Additionally, some companies focused on emission intensities per economic unit, while others focused on absolute emissions reduction. Without standardized disclosure frameworks, the breadth and divergency of companies’ climate targets can make it difficult to assess the potential impact such targets could have, if achieved, on companies’ carbon-risk profiles. In total, we found 240 companies did not report key target information from their climate disclosures (shown below). Key target metrics range from the target’s coverage to its progress, as well as the values associated with the possible monitoring of that progress (including intensity values and base-year and target-year emissions).
Reporting of information related to climate targets
Data as of October 2021. Coverage of scope refers to business activities and geographies covered by the targets. Source: CDP, MSCI ESG Research
Potential impact of the disclosure proposal
We believe the SEC disclosure proposal attempts to remedy disclosure inequity and the absence of key data by requiring companies to provide certain target-related information on the following publicly declared climate goals:
Type: Whether the target is absolute- or intensity-based
Scope: The extent of targeted emissions
Progress: Baseline emissions and annual improvement against stated targets
Time horizons: When the target is intended to be achieved, with any interim targets
Strategy: How the company intends to meet the target
If companies report all of these components, the result may look similar to the table below, based on a hypothetical company. The company targets a 50% reduction of Scope 1 and 2, as well as Scope 3 (categories 1, 4, 6, 7, 9, 10, 11 and 12) emissions below 2019 levels by 2030. The company’s decarbonization strategy and progress per scope and category are also indicated. We believe that similar disclosures could help investors more directly compare companies’ relative annual emissions reductions and climate-target progress.

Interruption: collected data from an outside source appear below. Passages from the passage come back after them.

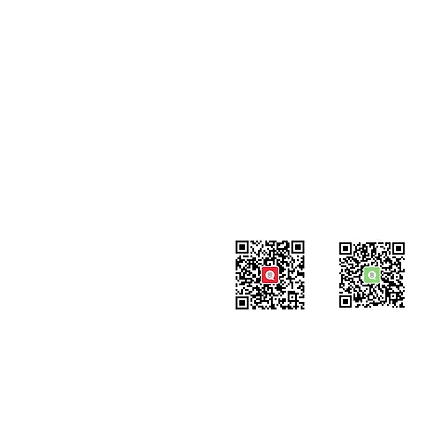
Contact
#819-4789 Yonge Street,
North York, ON
M2N 0G3, Canada
Tel: 647-871-8896
Email: info@celpipedu.com
WeChat Page
WeChat
​Assistant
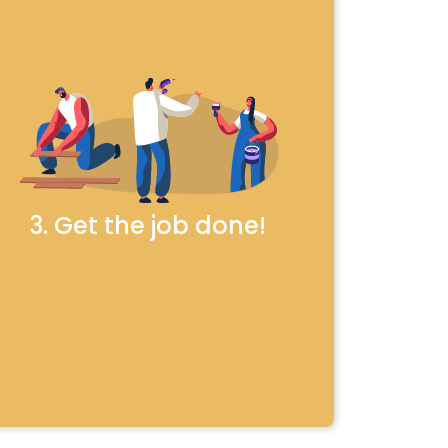
3. Get the job done!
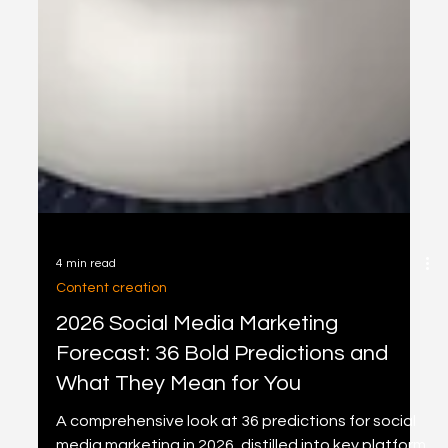
4 min read
Content creation
2026 Social Media Marketing
Forecast: 36 Bold Predictions and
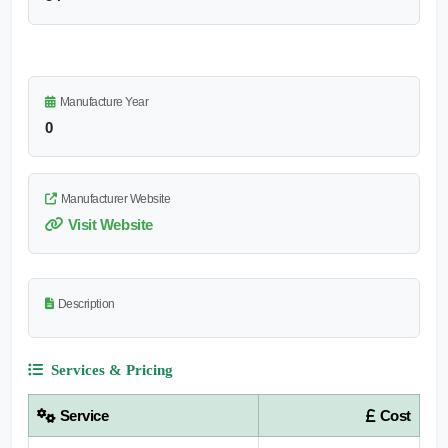
Manufacture Year
0
Manufacturer Website
Visit Website
Description
Services & Pricing
Service
Cost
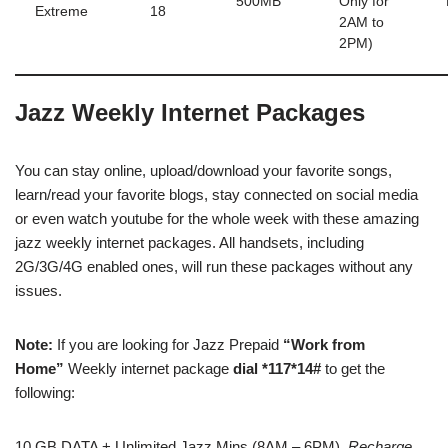
500MB
Only for
Extreme
18
2AM to
2PM)
Jazz Weekly Internet Packages
You can stay online, upload/download your favorite songs,
learn/read your favorite blogs, stay connected on social media
or even watch youtube for the whole week with these amazing
jazz weekly internet packages. All handsets, including
2G/3G/4G enabled ones, will run these packages without any
issues.
Note:
If you are looking for Jazz Prepaid
“Work from
Home”
Weekly internet package
dial *117*14#
to get the
following:
10 GB DATA + Unlimited Jazz Mins (8AM – 6PM).
Recharge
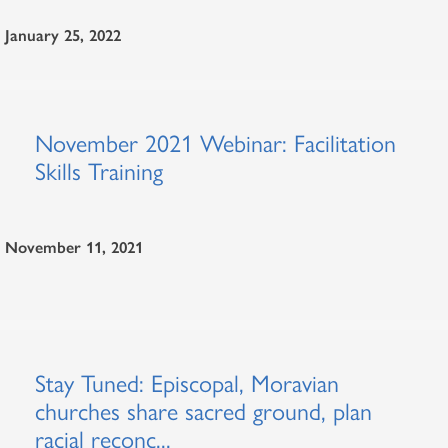
January 25, 2022
November 2021 Webinar: Facilitation
Skills Training
November 11, 2021
Stay Tuned: Episcopal, Moravian
churches share sacred ground, plan
racial reconc...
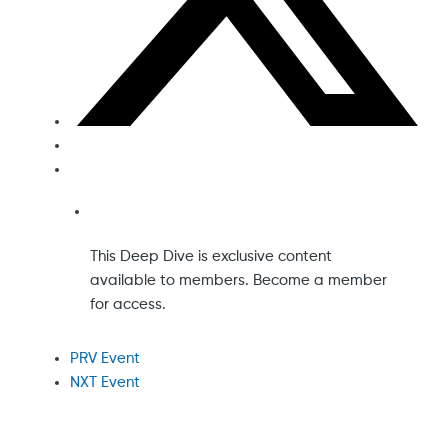
This Deep Dive is exclusive content
available to members. Become a member
for access.
PRV Event
NXT Event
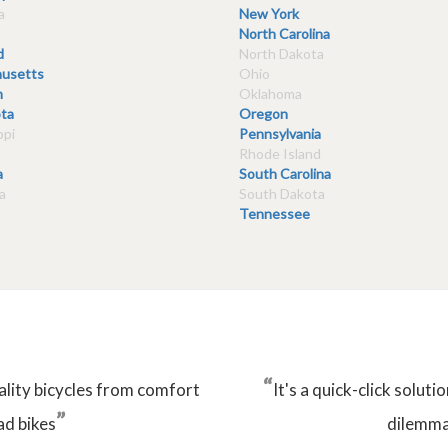
a
New York
North Carolina
d
North Dakota
usetts
Ohio
n
Oklahoma
ta
Oregon
ppi
Pennsylvania
Rhode Island
a
South Carolina
a
South Dakota
Tennessee
“
ality bicycles from comfort
It's a quick-click solu
”
ad bikes
dilemma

Disclosing target-related information: A hypothetical example
□=Reported emissions per scope and category ■=Estimated emissions per category
When a target does not focus on a particular scope or category, the table above assumes that the latest reported and estimated emissions remain constant. In “Track record of progress,” we assessed the progress companies made to meet their ongoing targets by benchmarking companies’ latest reported emissions against their targeted trajectory and indicated “On track” if the company’s latest emissions were below the targeted trajectory and “Not on track” if above the trajectory. In “Strategy,” “Efficiency” means energy-efficiency measures, “RE100” and “EV100” refer to industry initiatives, “Engagement” means supplier engagement, “Telecommute” means work from home, “Offset” refers to the amount and source of carbon offsets used for emissions reduction, “R&D” indicates development of low-carbon products and manufacturing process. We assumed that the company did not target to reduce emissions it did not report such as Scope 3 categories 2, 3 and 5. We estimated the company produced zero emissions from Scope 3 categories 13, 14, and 15. Source: MSCI ESG Research
Potential for transparency and standardization
If adopted, the SEC’s proposal could help standardize target-related information on climate goals and enhance investors’ ability to monitor and assess annual emissions reductions. This disclosure framework may represent an opportunity to transition to a more transparent, measurable and comparable climate-related playing field.
1 “Proposed rule: The Enhancement and Standardization of Climate-Related Disclosures for Investors.” Securities and Exchange Commission, March 21, 2022.
2A majority of companies have reported this information to the CDP in 2021.